▸ **TASK STATEMENT**
Nothing in the records should be left out; transcribe them exactly.

▸ **DATA SHOWN**
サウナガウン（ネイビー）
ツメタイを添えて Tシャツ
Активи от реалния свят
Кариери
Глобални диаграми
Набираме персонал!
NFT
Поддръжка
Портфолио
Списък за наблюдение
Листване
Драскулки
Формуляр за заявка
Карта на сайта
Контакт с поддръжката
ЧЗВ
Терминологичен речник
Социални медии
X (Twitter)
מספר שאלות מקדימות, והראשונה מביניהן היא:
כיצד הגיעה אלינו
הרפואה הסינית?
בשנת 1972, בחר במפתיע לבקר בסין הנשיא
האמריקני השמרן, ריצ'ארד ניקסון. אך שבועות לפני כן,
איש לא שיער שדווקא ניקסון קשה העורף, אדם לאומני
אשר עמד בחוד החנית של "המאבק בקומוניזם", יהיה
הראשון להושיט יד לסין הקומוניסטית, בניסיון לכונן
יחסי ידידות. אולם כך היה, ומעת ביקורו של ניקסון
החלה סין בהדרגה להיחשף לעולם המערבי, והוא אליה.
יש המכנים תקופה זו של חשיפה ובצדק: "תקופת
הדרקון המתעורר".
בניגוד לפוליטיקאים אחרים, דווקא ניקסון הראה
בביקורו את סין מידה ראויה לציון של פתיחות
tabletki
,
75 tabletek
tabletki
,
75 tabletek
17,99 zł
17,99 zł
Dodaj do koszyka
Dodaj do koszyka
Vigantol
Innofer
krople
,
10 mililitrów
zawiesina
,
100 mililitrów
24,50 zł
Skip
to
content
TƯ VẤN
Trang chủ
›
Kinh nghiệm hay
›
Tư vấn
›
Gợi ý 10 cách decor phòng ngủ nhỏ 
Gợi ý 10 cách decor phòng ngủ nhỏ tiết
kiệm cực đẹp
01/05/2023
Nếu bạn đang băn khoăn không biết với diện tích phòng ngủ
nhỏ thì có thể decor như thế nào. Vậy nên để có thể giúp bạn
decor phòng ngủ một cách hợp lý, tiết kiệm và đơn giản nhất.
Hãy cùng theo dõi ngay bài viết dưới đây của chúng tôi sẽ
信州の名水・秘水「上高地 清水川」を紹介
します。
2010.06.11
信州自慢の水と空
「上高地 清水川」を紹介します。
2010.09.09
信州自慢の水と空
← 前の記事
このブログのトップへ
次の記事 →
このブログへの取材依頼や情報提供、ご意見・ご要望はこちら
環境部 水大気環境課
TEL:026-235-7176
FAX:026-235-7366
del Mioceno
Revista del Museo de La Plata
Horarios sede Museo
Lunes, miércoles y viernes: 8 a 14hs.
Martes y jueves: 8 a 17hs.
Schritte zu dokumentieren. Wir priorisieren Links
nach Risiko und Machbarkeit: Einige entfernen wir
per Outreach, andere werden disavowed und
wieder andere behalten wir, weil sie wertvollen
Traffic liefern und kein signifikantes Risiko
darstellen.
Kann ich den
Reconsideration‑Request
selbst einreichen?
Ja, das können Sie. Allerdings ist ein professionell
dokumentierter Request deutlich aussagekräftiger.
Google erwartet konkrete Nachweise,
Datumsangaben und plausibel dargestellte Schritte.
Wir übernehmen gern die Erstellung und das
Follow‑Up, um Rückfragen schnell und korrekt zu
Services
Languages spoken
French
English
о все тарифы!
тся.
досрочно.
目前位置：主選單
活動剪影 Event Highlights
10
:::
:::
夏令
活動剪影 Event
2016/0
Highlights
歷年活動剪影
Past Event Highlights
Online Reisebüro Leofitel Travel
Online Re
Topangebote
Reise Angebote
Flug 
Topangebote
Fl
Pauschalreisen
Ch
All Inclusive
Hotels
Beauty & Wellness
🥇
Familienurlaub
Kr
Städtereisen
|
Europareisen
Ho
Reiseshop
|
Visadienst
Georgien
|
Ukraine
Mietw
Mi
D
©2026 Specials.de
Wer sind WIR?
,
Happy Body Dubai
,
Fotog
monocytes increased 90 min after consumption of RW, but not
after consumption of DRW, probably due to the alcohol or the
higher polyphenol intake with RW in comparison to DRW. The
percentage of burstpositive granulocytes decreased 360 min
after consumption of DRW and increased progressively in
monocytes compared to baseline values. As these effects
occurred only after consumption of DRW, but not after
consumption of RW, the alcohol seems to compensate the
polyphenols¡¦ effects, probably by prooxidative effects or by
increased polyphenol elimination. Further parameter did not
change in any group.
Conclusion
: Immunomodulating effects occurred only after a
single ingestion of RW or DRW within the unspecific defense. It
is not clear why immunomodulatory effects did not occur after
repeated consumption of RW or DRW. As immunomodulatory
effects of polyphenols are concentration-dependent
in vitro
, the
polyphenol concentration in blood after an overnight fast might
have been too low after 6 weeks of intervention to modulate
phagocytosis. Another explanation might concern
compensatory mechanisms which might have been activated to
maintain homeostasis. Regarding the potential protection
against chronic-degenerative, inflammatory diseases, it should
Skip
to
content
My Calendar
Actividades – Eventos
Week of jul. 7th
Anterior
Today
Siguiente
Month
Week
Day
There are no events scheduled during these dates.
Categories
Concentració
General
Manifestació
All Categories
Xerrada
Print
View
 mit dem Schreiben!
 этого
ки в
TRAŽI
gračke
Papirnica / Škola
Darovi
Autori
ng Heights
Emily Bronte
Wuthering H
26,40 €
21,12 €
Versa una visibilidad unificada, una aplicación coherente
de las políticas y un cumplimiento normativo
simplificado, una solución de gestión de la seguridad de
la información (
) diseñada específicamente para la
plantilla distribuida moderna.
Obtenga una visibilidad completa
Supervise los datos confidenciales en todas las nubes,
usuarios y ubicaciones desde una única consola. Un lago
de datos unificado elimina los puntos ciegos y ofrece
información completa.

▸ **EXERCISE ANSWER**
サウナガウン（ネイビー）
ツメタイを添えて Tシャツ
Активи от реалния свят
Кариери
Глобални диаграми
Набираме персонал!
NFT
Поддръжка
Портфолио
Списък за наблюдение
Листване
Драскулки
Формуляр за заявка
Карта на сайта
Контакт с поддръжката
ЧЗВ
Терминологичен речник
Социални медии
X (Twitter)
מספר שאלות מקדימות, והראשונה מביניהן היא:
כיצד הגיעה אלינו
הרפואה הסינית?
בשנת 1972, בחר במפתיע לבקר בסין הנשיא
האמריקני השמרן, ריצ'ארד ניקסון. אך שבועות לפני כן,
איש לא שיער שדווקא ניקסון קשה העורף, אדם לאומני
אשר עמד בחוד החנית של "המאבק בקומוניזם", יהיה
הראשון להושיט יד לסין הקומוניסטית, בניסיון לכונן
יחסי ידידות. אולם כך היה, ומעת ביקורו של ניקסון
החלה סין בהדרגה להיחשף לעולם המערבי, והוא אליה.
יש המכנים תקופה זו של חשיפה ובצדק: "תקופת
הדרקון המתעורר".
בניגוד לפוליטיקאים אחרים, דווקא ניקסון הראה
בביקורו את סין מידה ראויה לציון של פתיחות
tabletki
,
75 tabletek
tabletki
,
75 tabletek
17,99 zł
17,99 zł
Dodaj do koszyka
Dodaj do koszyka
Vigantol
Innofer
krople
,
10 mililitrów
zawiesina
,
100 mililitrów
24,50 zł
Skip
to
content
TƯ VẤN
Trang chủ
›
Kinh nghiệm hay
›
Tư vấn
›
Gợi ý 10 cách decor phòng ngủ nhỏ 
Gợi ý 10 cách decor phòng ngủ nhỏ tiết
kiệm cực đẹp
01/05/2023
Nếu bạn đang băn khoăn không biết với diện tích phòng ngủ
nhỏ thì có thể decor như thế nào. Vậy nên để có thể giúp bạn
decor phòng ngủ một cách hợp lý, tiết kiệm và đơn giản nhất.
Hãy cùng theo dõi ngay bài viết dưới đây của chúng tôi sẽ
信州の名水・秘水「上高地 清水川」を紹介
します。
2010.06.11
信州自慢の水と空
「上高地 清水川」を紹介します。
2010.09.09
信州自慢の水と空
← 前の記事
このブログのトップへ
次の記事 →
このブログへの取材依頼や情報提供、ご意見・ご要望はこちら
環境部 水大気環境課
TEL:026-235-7176
FAX:026-235-7366
del Mioceno
Revista del Museo de La Plata
Horarios sede Museo
Lunes, miércoles y viernes: 8 a 14hs.
Martes y jueves: 8 a 17hs.
Schritte zu dokumentieren. Wir priorisieren Links
nach Risiko und Machbarkeit: Einige entfernen wir
per Outreach, andere werden disavowed und
wieder andere behalten wir, weil sie wertvollen
Traffic liefern und kein signifikantes Risiko
darstellen.
Kann ich den
Reconsideration‑Request
selbst einreichen?
Ja, das können Sie. Allerdings ist ein professionell
dokumentierter Request deutlich aussagekräftiger.
Google erwartet konkrete Nachweise,
Datumsangaben und plausibel dargestellte Schritte.
Wir übernehmen gern die Erstellung und das
Follow‑Up, um Rückfragen schnell und korrekt zu
Services
Languages spoken
French
English
о все тарифы!
тся.
досрочно.
目前位置：主選單
活動剪影 Event Highlights
10
:::
:::
夏令
活動剪影 Event
2016/0
Highlights
歷年活動剪影
Past Event Highlights
Online Reisebüro Leofitel Travel
Online Re
Topangebote
Reise Angebote
Flug 
Topangebote
Fl
Pauschalreisen
Ch
All Inclusive
Hotels
Beauty & Wellness
🥇
Familienurlaub
Kr
Städtereisen
|
Europareisen
Ho
Reiseshop
|
Visadienst
Georgien
|
Ukraine
Mietw
Mi
D
©2026 Specials.de
Wer sind WIR?
,
Happy Body Dubai
,
Fotog
monocytes increased 90 min after consumption of RW, but not
after consumption of DRW, probably due to the alcohol or the
higher polyphenol intake with RW in comparison to DRW. The
percentage of burstpositive granulocytes decreased 360 min
after consumption of DRW and increased progressively in
monocytes compared to baseline values. As these effects
occurred only after consumption of DRW, but not after
consumption of RW, the alcohol seems to compensate the
polyphenols¡¦ effects, probably by prooxidative effects or by
increased polyphenol elimination. Further parameter did not
change in any group.
Conclusion
: Immunomodulating effects occurred only after a
single ingestion of RW or DRW within the unspecific defense. It
is not clear why immunomodulatory effects did not occur after
repeated consumption of RW or DRW. As immunomodulatory
effects of polyphenols are concentration-dependent
in vitro
, the
polyphenol concentration in blood after an overnight fast might
have been too low after 6 weeks of intervention to modulate
phagocytosis. Another explanation might concern
compensatory mechanisms which might have been activated to
maintain homeostasis. Regarding the potential protection
against chronic-degenerative, inflammatory diseases, it should
Skip
to
content
My Calendar
Actividades – Eventos
Week of jul. 7th
Anterior
Today
Siguiente
Month
Week
Day
There are no events scheduled during these dates.
Categories
Concentració
General
Manifestació
All Categories
Xerrada
Print
View
 mit dem Schreiben!
 этого
ки в
TRAŽI
gračke
Papirnica / Škola
Darovi
Autori
ng Heights
Emily Bronte
Wuthering H
26,40 €
21,12 €
Versa una visibilidad unificada, una aplicación coherente
de las políticas y un cumplimiento normativo
simplificado, una solución de gestión de la seguridad de
la información (
) diseñada específicamente para la
plantilla distribuida moderna.
Obtenga una visibilidad completa
Supervise los datos confidenciales en todas las nubes,
usuarios y ubicaciones desde una única consola. Un lago
de datos unificado elimina los puntos ciegos y ofrece
información completa.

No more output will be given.